Setting parameters is a matter of calling the appropriate API to plug the parameters into the statement.
Now, the SQL statement is ready to execute. Executing an SQL statement returns a result set made up of zero to many rows. The API library provides functions for stepping through the rows one at a time using a construct called a cursor. Each time a row is fetched into the application, the cursor automatically increments to point to the next row. An error return indicates that there are no more rows to process.
With each fetched row, column variables can be copied into program variables, or pointers can be set to point to the row variables in the database buffer. APIs are provided to perform these operations. The programmer must take care that the program variable data types are suitable to receive the column data. Usually, the library will perform the obvious conversions: integer to float, variable length character string to fixed length character string, etc. At this point, data has been returned from the database to the program, and the program is free to use it, stepping the cursor through each of the rows returned in the result set.
A program does not have to process all the returned rows; it can close the cursor at any time, abandoning any unprocessed rows. Or, it may process to the end of the result set. Once the cursor is closed, the SQL statement can be re-used with different parameters. Alternatively, the statement handle can be re-used to support an entirely different query by going back to the prepare statement step. Good practice is to disconnect from the database on application shutdown.

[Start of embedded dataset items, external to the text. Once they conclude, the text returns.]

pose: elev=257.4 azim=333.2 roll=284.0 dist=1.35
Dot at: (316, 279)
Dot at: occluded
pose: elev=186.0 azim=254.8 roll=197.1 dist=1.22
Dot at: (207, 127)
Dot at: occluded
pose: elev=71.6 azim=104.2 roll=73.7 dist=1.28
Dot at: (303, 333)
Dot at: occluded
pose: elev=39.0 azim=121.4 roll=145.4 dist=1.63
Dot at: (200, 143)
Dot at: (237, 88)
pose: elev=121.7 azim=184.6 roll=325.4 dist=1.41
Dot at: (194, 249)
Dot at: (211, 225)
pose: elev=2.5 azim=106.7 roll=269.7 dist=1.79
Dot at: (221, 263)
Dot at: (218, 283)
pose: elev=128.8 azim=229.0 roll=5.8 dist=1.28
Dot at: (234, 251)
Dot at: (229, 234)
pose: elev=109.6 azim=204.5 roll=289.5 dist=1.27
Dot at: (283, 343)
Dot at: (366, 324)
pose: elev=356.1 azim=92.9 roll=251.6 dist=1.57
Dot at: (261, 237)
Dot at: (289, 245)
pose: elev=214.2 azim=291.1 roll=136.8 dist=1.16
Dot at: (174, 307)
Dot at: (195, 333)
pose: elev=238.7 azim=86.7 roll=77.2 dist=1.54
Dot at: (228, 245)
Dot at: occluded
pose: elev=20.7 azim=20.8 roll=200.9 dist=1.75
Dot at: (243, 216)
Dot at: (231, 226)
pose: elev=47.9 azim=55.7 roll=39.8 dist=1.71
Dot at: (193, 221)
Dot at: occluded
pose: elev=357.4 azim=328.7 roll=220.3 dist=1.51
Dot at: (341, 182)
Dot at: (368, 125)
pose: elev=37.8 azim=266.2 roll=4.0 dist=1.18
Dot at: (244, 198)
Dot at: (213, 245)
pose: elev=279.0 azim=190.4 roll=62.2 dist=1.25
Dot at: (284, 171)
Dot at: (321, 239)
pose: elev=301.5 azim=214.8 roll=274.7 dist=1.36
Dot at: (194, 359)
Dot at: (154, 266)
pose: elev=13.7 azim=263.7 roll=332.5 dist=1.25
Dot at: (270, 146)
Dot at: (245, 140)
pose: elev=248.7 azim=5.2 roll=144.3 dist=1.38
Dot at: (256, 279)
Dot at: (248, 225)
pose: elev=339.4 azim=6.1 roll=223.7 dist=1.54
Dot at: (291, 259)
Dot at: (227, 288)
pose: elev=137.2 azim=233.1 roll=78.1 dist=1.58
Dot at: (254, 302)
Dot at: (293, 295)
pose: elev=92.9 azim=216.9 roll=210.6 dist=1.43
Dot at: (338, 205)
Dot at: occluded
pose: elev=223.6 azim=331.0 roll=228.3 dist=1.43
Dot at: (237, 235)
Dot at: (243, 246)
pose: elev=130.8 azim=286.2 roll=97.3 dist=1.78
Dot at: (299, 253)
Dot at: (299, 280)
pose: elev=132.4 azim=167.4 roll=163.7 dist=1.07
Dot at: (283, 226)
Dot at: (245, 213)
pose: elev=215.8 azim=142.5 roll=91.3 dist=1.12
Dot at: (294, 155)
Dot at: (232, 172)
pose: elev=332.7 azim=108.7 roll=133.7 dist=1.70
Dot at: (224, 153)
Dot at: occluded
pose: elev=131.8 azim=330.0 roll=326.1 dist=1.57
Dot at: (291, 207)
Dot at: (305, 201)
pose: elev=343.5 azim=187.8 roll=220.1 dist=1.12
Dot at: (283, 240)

The great benefit of an RDBMS is that it provides this simple mechanism for searching data by content and handling the multiple matching results. Compared with setting up a program to sweep through files stored in the file system or scan the columns of a table to search for matching content, database access is much easier to program and much faster at execution time. With the RDBMS taking care of index maintenance, data integrity, data sharing, and recovery, the application programmer's job is simplified greatly. This means less code to write, fewer bugs to fix, reduced development costs, a more responsive user interface, and faster time to market. Additionally, it frees device developers from the more mundane tasks of data management and search, allowing them to focus instead on features to differentiate the device by providing innovative ways to search for local content.